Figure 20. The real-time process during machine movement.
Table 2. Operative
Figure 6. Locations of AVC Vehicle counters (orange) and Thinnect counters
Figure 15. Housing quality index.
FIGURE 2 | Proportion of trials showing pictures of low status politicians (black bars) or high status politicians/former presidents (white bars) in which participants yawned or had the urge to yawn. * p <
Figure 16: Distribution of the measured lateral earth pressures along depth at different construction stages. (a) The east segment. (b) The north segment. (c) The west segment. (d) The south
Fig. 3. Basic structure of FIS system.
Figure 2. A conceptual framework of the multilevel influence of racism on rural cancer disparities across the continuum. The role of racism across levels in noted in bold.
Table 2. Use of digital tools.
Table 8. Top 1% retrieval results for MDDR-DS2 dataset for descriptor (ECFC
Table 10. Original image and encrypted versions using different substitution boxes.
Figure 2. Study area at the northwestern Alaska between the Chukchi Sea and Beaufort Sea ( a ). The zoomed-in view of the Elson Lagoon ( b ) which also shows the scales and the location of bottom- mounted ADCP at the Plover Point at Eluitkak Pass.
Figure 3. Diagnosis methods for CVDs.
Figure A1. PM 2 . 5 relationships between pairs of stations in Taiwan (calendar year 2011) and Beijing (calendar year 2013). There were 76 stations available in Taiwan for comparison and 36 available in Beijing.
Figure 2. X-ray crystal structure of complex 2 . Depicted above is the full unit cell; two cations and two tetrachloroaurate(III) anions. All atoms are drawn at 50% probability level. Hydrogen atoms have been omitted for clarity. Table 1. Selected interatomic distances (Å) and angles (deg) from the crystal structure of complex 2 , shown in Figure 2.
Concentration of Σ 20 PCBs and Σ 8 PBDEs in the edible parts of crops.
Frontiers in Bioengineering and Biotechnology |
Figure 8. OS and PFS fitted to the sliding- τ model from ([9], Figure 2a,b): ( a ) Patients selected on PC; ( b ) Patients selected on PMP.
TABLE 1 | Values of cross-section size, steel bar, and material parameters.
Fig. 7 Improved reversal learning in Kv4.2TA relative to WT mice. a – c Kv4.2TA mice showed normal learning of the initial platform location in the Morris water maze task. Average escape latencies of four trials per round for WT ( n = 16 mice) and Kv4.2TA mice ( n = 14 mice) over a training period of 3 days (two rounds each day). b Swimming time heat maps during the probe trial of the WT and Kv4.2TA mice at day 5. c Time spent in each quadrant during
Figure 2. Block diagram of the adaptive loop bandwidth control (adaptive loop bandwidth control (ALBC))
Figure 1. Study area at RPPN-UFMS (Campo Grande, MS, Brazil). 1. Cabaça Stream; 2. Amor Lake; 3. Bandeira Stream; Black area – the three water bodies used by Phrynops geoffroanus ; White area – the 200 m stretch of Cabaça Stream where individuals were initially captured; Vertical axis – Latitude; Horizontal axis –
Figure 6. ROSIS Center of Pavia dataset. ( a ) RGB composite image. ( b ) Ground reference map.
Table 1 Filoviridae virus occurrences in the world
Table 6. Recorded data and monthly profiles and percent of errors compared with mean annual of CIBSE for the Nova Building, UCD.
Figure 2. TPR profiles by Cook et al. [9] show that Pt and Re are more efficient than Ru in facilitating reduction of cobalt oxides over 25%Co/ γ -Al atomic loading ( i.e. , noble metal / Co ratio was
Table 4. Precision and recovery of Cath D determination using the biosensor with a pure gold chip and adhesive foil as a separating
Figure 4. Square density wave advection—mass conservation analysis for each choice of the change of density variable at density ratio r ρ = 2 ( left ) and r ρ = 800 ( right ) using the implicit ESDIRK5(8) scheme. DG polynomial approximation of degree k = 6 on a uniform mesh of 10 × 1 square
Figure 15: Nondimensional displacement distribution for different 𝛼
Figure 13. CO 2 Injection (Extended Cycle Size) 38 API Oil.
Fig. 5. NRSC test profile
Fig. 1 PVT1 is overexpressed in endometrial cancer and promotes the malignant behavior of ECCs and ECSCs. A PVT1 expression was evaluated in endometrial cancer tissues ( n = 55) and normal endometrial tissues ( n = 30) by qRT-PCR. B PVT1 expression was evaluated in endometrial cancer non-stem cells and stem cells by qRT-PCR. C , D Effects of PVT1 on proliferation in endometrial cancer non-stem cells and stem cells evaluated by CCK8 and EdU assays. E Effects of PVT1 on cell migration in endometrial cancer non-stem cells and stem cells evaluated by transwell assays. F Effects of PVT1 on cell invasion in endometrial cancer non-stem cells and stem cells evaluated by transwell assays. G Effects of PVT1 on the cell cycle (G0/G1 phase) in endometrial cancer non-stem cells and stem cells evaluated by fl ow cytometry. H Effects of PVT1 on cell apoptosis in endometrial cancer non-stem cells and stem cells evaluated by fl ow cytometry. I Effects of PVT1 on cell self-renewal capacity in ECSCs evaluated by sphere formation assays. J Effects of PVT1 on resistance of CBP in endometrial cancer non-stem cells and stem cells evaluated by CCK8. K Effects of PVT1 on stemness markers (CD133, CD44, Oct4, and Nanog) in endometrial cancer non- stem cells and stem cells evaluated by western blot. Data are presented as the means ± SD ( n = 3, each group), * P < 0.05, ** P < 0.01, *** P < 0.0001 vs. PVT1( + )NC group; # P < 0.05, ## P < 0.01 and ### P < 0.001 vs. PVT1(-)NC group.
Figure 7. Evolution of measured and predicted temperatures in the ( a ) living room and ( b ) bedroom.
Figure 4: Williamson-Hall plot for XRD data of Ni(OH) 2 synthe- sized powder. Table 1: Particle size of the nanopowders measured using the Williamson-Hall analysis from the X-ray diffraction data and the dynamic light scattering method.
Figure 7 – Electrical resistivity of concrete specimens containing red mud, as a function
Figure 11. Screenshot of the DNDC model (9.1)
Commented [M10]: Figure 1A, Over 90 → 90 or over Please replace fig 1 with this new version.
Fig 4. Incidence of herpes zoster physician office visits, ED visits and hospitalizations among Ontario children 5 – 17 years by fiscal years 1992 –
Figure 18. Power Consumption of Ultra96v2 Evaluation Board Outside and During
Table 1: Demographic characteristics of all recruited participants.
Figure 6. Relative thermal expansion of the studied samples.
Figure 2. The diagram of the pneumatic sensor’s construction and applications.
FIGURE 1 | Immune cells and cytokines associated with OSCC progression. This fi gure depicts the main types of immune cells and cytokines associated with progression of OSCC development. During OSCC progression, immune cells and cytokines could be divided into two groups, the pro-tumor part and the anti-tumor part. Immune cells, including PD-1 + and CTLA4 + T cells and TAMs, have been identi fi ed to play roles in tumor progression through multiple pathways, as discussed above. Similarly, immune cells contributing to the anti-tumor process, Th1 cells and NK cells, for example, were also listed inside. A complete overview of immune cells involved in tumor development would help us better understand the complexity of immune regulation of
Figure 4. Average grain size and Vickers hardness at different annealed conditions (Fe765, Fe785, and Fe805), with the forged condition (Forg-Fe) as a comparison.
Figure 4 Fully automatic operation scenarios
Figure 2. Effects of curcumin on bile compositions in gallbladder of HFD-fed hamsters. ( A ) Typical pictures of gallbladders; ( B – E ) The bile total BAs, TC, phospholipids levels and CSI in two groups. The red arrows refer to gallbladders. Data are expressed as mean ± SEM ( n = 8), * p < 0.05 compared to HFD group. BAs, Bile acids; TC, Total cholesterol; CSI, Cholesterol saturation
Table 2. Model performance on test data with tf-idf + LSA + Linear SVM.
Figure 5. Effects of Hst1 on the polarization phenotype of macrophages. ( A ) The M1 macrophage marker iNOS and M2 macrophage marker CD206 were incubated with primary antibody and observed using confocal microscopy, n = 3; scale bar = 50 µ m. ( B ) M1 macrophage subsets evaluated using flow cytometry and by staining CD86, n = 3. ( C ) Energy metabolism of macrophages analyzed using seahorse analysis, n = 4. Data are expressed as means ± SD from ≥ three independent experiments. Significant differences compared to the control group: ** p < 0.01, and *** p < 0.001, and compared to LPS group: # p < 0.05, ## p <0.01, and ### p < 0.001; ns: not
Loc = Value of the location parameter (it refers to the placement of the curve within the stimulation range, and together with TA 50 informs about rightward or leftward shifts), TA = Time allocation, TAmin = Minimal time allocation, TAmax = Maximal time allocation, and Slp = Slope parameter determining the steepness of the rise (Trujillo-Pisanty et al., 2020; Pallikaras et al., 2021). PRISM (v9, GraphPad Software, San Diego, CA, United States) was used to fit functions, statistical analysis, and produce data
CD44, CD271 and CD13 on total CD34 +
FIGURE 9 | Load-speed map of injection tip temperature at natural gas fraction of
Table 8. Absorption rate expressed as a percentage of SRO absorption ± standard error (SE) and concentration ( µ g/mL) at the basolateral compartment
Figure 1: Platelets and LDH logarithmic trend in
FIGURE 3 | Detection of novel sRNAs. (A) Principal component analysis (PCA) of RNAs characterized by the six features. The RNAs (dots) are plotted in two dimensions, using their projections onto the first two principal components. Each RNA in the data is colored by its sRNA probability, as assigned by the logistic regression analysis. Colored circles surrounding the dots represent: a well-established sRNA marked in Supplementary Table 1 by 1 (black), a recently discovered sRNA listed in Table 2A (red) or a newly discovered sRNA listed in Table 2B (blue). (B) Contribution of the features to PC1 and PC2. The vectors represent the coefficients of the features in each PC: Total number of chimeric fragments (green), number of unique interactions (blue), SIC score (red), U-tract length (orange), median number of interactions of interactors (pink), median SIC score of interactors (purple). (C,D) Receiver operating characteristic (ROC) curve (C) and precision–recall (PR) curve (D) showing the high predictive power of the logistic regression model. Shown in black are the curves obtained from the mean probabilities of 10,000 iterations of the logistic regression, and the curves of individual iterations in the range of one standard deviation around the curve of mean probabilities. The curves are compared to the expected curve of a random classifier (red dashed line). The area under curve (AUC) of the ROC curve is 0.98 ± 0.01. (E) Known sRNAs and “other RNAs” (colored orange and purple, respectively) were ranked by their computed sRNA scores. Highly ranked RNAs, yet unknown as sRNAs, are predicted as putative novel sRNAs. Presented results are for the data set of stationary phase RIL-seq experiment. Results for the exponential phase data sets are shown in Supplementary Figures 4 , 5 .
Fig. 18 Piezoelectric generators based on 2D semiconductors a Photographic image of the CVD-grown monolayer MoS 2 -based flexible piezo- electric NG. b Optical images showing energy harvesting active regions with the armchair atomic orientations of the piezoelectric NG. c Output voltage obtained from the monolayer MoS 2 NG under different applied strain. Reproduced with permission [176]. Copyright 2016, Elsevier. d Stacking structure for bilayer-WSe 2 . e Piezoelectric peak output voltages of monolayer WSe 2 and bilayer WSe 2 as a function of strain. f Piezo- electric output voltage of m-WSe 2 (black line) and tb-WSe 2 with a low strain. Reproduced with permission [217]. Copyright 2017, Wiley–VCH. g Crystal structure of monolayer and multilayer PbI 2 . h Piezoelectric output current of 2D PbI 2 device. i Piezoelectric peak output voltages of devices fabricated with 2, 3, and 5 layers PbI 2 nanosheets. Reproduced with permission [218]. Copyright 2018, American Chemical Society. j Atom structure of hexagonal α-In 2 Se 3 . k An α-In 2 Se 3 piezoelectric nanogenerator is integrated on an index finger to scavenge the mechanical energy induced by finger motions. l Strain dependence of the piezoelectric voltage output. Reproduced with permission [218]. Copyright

The problem:
In the data above, find the line that contains "Table 8. Top" and the line that contains "Table 10. Original". Repeat exactly those lines and every line between them, and only those.

Result of this task:
Table 8. Top 1% retrieval results for MDDR-DS2 dataset for descriptor (ECFC
Table 10. Original image and encrypted versions using different substitution boxes.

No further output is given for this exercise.